Spring Arbs Shockers - Now the Future of AM

Dan Strassberg dan.strassberg@att.net
Sun May 28 18:11:11 EDT 2006


The simple answer is that, especially until HD receivers are in the hands of
most of the population, other approaches have MUCH higher return on
investment (largely because the investment for a station to add HD radio is
hundreds of $k and the investment for the other approaches is negligible).
The other approaches I am referring to are brokered ethnic, brokered
religion, and syndicated talk. The Boston market is home to two stations
(590 and 950) that do brokered religion (between Spanish and Irish, one of
these--950--actually does more brokered ethnic than brokered religion), and
nine stations (if I haven't missed some) that do primarily brokered ethnic
(650, 800, 1230, 1300, 1330, 1360, 1470, 1550, 1600). It's a foregone
conclusion that 1510 will flip to brokered ethnic when Paul Allen finally
sells it. 1430 is another candidate to go brokered ethnic after 1200 becomes
a full-market signal.

Remember that the ethnic makeup of all parts of the country is changing and
greater Boston is no exception. AM is fulfilling a real need for radio that
serves non-English speakers.
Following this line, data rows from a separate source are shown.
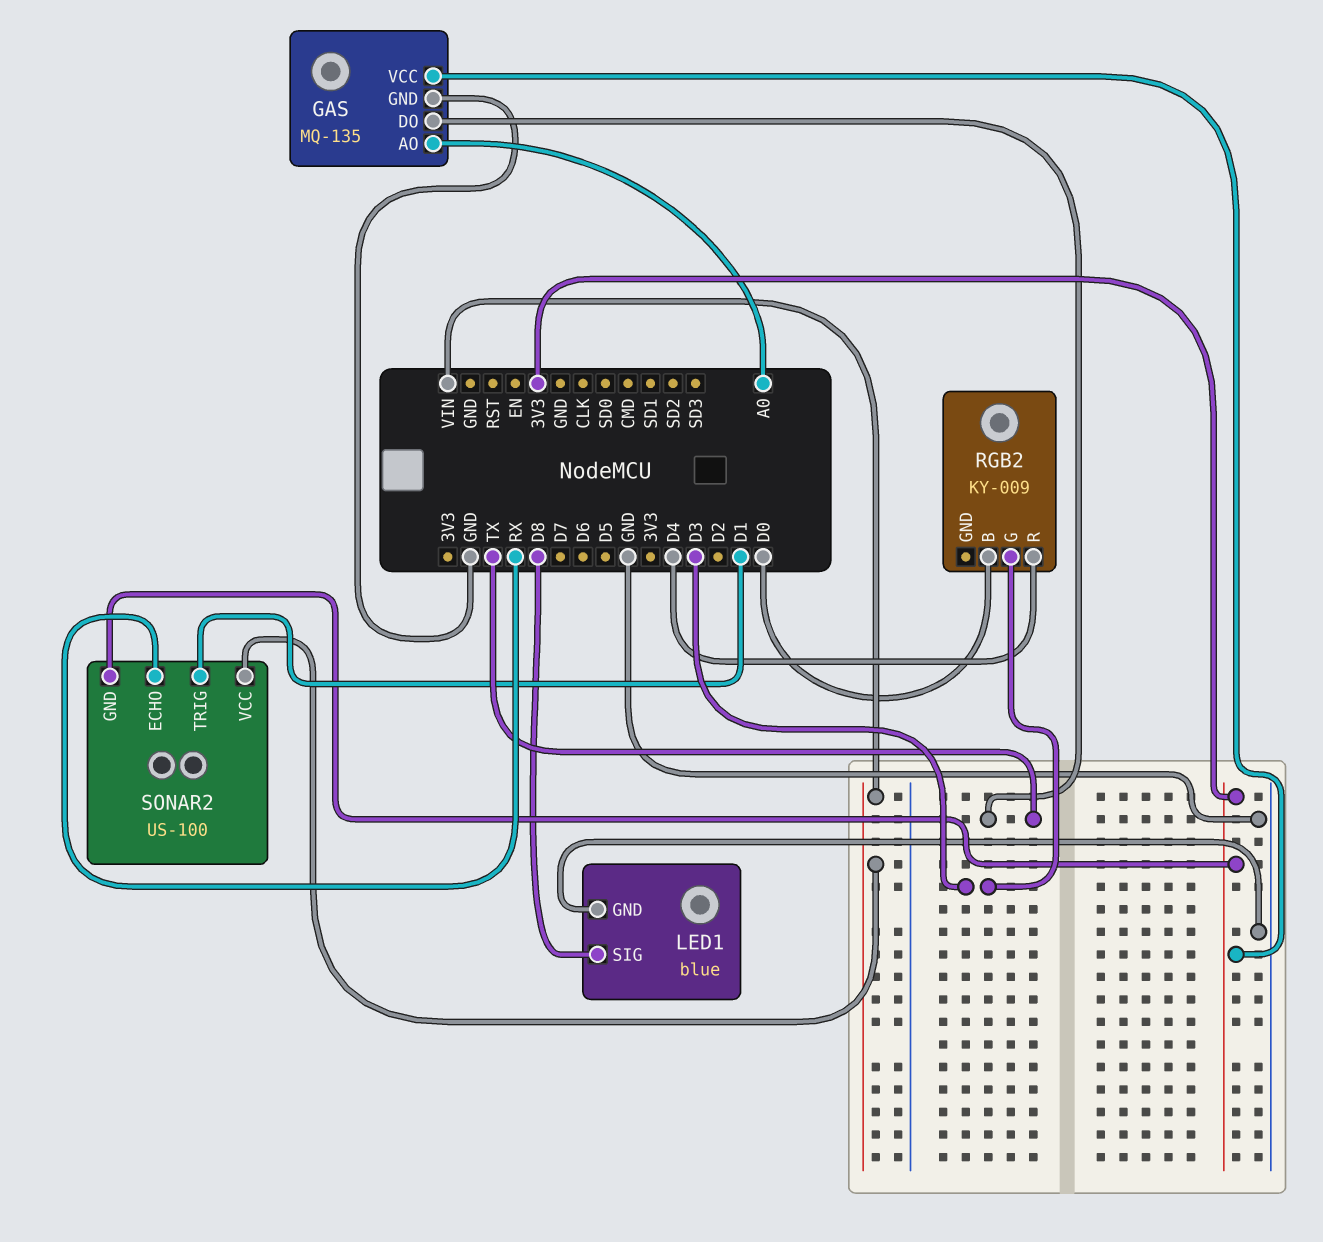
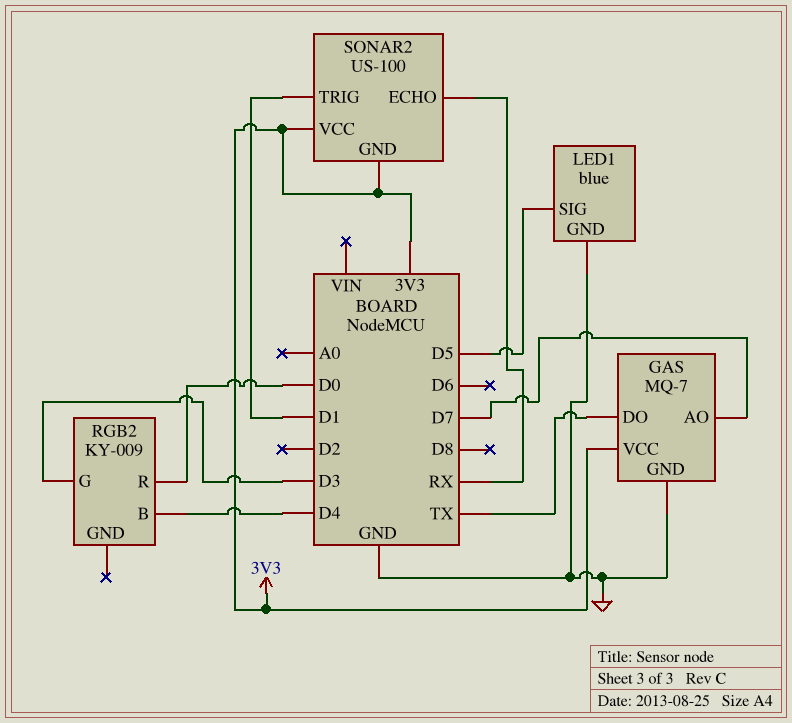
GAS: MQ-135 -> MQ-7
GAS pin AO: A0 -> D7
LED1 pin SIG: D8 -> D5
RGB2 pin B: D0 -> D4
RGB2 pin R: D4 -> D0
SONAR2 pin VCC: VIN -> 3V3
The formats you've mentioned serve market
niches and will probably exist only on the HD-n channels of FM stations.
Although it has been pointed out that HD subchannels are technically
possible in the AM band, there is a real question about whether, given the
limited bit rate, such service, with its very obvious compression artifacts,
would be economically viable even for pure talk formats, let alone any sort
of music.

--
Dan Strassberg, dan.strassberg@att.net
eFax 707-215-6367

----- Original Message -----
From: "R Trovato" <xtrovato@yahoo.com>
To: "Dan Strassberg" <dan.strassberg@att.net>; <bri@bostonradio.org>; "Brian
Vita" <brian_vita@cssinc.com>
Sent: Sunday, May 28, 2006 5:15 PM
Subject: Re: Spring Arbs Shockers - Now the Future of AM


>
>
>
> > iBiquity reserves "CD Quality" for the FM-band
> > version of HD Radio.
>
> > They refer to the AM-band version as offering "FM
> > Quality."
>
> In that case.....with everyone is singing the funeral march for the AM
> band...
>
> Why couldn't the IBOC AM's fill in the gaps with the formats that are in
> need?
>
> Like Smooth Jazz.....and the soon to be homeless Classical?